I look at people right now, and I don't feel a part of any of it. I feel like a fly on the wall.

Why should I care to exist, invest my passions into something that neither I nor the universe will recall?
This is anger that I feel, and I know that the only one that is affected by it is me. Still, you can't live in the moment.
The moment is always past or future. There is no now, you can't measure "now." It is a point on a line with no room for a
whole human being. There is no time in the moment to even feel it, let alone to think about and value it.
I feel intangible, invisible. But I feel something else that if I try to hold anything in my hands it turns to ash.
I have no faith, no hope, in fact to try to feel there is some positive outcome to living seems like I'm trying to
make up a pretty story so I can go numb, instead of feeling this raw meaninglessness. Yet, I want to feel it until it
is done. I want to see what happens if you shake your fist at it forever. I don't want to give in to it, and believe or invent
stories; over time believe the stories, and preach the stories, love and hate for the stories I tell, or the voices of mankind tell.

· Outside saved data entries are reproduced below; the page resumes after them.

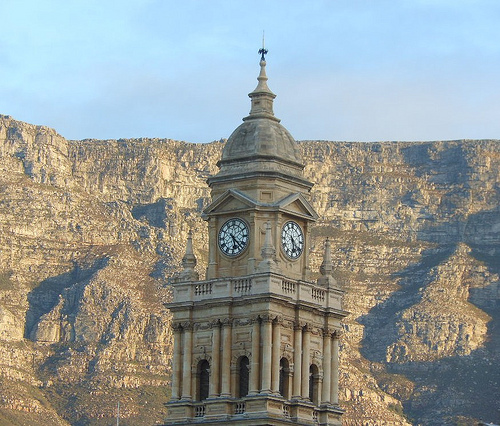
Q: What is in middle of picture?
A: Building with clock.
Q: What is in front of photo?
A: Building with two clocks.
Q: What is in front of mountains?
A: Building in sunlight.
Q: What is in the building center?
A: Two medium white clocks.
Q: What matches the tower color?
A: Mountain is brown.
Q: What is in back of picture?
A: Mountain behind the clock.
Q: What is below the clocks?
A: Windows attached to tower.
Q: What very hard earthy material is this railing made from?
A: Stone.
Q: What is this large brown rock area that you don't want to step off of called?
A: Cliff.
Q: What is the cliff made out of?
A: Rock.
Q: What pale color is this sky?
A: Blue.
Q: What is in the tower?
A: Clocks.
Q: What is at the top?
A: Steeple.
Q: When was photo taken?
A: Daytime.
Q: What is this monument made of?
A: Stone.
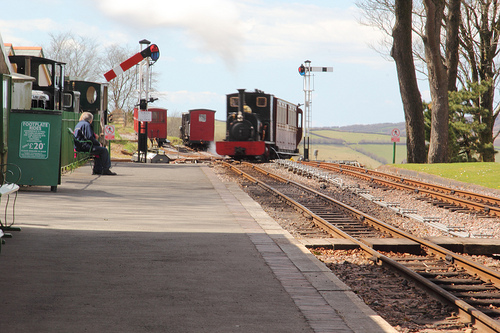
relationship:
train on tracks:
[219, 89, 304, 164] [215, 154, 500, 332]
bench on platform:
[65, 127, 112, 171] [0, 160, 398, 331]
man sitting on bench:
[74, 112, 113, 176] [65, 127, 112, 171]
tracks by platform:
[215, 154, 500, 332] [0, 160, 398, 331]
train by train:
[219, 89, 304, 164] [180, 107, 215, 149]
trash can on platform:
[7, 106, 63, 189] [0, 160, 398, 331]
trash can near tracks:
[7, 106, 63, 189] [215, 154, 500, 332]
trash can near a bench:
[7, 106, 63, 189] [1, 147, 22, 241]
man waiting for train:
[74, 112, 113, 176] [219, 89, 304, 164]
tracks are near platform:
[215, 154, 500, 332] [0, 160, 398, 331]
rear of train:
[189, 109, 215, 143] [180, 107, 215, 149]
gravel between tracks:
[218, 156, 499, 332] [215, 154, 500, 332]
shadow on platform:
[2, 227, 385, 331] [0, 160, 398, 331]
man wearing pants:
[74, 112, 113, 176] [84, 145, 113, 167]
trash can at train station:
[7, 106, 63, 189] [0, 53, 396, 331]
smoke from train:
[109, 10, 246, 87] [219, 89, 304, 164]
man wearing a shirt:
[74, 112, 113, 176] [73, 121, 90, 141]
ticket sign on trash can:
[18, 120, 49, 158] [7, 106, 63, 189]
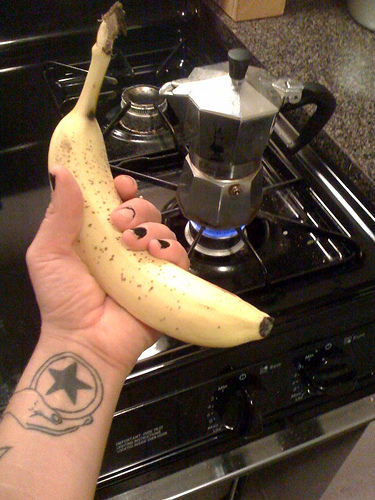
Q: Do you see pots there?
A: Yes, there is a pot.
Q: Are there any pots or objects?
A: Yes, there is a pot.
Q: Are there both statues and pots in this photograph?
A: No, there is a pot but no statues.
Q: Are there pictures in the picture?
A: No, there are no pictures.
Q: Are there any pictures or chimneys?
A: No, there are no pictures or chimneys.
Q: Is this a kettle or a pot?
A: This is a pot.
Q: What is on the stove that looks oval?
A: The pot is on the stove.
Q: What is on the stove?
A: The pot is on the stove.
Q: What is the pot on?
A: The pot is on the stove.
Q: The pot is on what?
A: The pot is on the stove.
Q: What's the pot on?
A: The pot is on the stove.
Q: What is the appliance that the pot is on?
A: The appliance is a stove.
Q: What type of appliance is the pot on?
A: The pot is on the stove.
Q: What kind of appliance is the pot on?
A: The pot is on the stove.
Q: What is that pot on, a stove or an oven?
A: The pot is on a stove.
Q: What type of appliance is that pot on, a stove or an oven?
A: The pot is on a stove.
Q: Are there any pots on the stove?
A: Yes, there is a pot on the stove.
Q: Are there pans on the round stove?
A: No, there is a pot on the stove.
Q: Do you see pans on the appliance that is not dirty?
A: No, there is a pot on the stove.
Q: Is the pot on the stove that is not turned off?
A: Yes, the pot is on the stove.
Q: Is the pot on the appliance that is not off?
A: Yes, the pot is on the stove.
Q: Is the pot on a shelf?
A: No, the pot is on the stove.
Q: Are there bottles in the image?
A: No, there are no bottles.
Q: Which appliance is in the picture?
A: The appliance is a stove.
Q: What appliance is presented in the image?
A: The appliance is a stove.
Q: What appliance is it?
A: The appliance is a stove.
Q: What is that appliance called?
A: This is a stove.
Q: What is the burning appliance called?
A: The appliance is a stove.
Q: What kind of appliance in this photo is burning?
A: The appliance is a stove.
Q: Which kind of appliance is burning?
A: The appliance is a stove.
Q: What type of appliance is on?
A: The appliance is a stove.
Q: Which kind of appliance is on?
A: The appliance is a stove.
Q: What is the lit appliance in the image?
A: The appliance is a stove.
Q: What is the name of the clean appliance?
A: The appliance is a stove.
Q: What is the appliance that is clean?
A: The appliance is a stove.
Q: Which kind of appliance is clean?
A: The appliance is a stove.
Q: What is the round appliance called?
A: The appliance is a stove.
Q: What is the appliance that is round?
A: The appliance is a stove.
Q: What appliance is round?
A: The appliance is a stove.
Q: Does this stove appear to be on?
A: Yes, the stove is on.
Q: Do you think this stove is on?
A: Yes, the stove is on.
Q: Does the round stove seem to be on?
A: Yes, the stove is on.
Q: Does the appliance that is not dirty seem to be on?
A: Yes, the stove is on.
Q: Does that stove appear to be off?
A: No, the stove is on.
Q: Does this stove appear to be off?
A: No, the stove is on.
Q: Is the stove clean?
A: Yes, the stove is clean.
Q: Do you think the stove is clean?
A: Yes, the stove is clean.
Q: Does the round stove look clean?
A: Yes, the stove is clean.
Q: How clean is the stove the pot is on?
A: The stove is clean.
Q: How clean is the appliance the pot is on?
A: The stove is clean.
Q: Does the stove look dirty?
A: No, the stove is clean.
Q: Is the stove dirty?
A: No, the stove is clean.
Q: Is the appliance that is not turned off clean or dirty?
A: The stove is clean.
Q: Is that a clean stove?
A: Yes, that is a clean stove.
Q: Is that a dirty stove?
A: No, that is a clean stove.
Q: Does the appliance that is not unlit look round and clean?
A: Yes, the stove is round and clean.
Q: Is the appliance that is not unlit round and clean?
A: Yes, the stove is round and clean.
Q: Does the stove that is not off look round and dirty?
A: No, the stove is round but clean.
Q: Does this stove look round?
A: Yes, the stove is round.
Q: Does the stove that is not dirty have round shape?
A: Yes, the stove is round.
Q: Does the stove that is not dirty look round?
A: Yes, the stove is round.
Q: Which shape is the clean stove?
A: The stove is round.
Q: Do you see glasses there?
A: No, there are no glasses.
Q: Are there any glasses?
A: No, there are no glasses.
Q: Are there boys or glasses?
A: No, there are no glasses or boys.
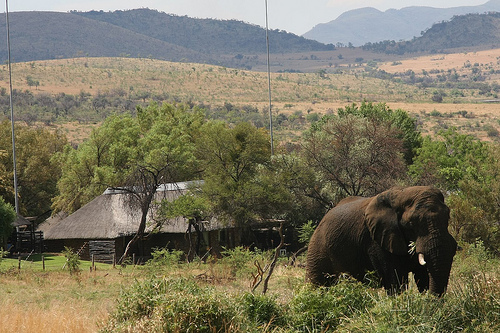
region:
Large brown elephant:
[303, 184, 458, 297]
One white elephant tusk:
[415, 251, 427, 268]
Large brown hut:
[30, 176, 251, 266]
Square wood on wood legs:
[85, 237, 117, 274]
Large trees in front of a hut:
[30, 103, 282, 263]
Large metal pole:
[3, 0, 24, 263]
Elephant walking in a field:
[305, 183, 461, 298]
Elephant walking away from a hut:
[13, 173, 460, 299]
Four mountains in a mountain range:
[1, 2, 498, 68]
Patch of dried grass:
[2, 295, 125, 331]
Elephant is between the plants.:
[295, 180, 465, 301]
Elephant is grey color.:
[297, 177, 462, 297]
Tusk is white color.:
[401, 240, 427, 280]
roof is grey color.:
[20, 181, 245, 236]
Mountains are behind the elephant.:
[6, 5, 487, 90]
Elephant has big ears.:
[287, 175, 458, 286]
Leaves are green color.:
[123, 117, 265, 170]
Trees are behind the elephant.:
[1, 113, 483, 241]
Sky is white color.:
[208, 5, 328, 32]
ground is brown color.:
[85, 54, 470, 121]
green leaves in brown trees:
[20, 129, 84, 169]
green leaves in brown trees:
[118, 122, 163, 156]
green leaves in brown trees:
[219, 111, 253, 161]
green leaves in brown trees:
[292, 128, 338, 180]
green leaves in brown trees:
[349, 107, 415, 161]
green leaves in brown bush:
[159, 293, 198, 331]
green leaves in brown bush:
[271, 298, 315, 323]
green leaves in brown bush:
[322, 275, 389, 329]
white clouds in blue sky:
[256, 5, 288, 25]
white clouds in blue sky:
[191, 5, 222, 17]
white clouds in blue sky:
[275, 3, 305, 26]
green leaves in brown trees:
[172, 106, 207, 170]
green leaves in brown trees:
[97, 145, 137, 181]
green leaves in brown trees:
[7, 152, 32, 184]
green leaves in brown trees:
[233, 159, 267, 205]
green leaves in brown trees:
[270, 175, 296, 216]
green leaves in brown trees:
[316, 140, 375, 172]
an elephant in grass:
[276, 173, 482, 320]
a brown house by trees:
[48, 160, 289, 269]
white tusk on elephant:
[411, 234, 441, 271]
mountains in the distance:
[33, 8, 450, 93]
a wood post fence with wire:
[24, 243, 254, 276]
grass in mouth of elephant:
[394, 235, 434, 285]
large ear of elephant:
[354, 186, 413, 264]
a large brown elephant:
[278, 191, 485, 326]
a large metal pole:
[3, 0, 31, 257]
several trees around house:
[43, 86, 461, 321]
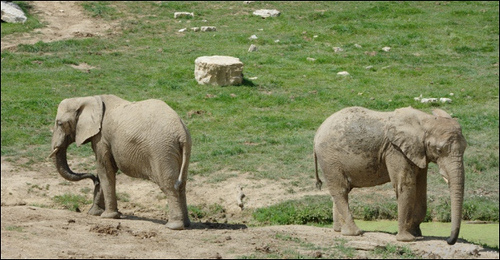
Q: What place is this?
A: It is a field.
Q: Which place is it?
A: It is a field.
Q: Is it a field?
A: Yes, it is a field.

Still there is something I get out of my resistance to accepting that stories are all we know how to do, and tell them as
long as I breath. Whatever it is that I get from it feels disturbed, unsettled, but it feels like I am saying "That all I know,
is nothing, but at least it seems more true than stories." Yet it is really another story, in which I am a prisoner of ignorance,
circling the great abyss. I see in my minds eye, a dragon snapping and roaring circling the pit trying to snatch me and drag me down.
I stand here thinking, didn't I already take this leap? how is it that I am still here, my feet grown into the earth hanging half-way between
fantasy and chaos? I thought I had already fallen, but here I stand clinging to the world. Why can't I let go and just fall?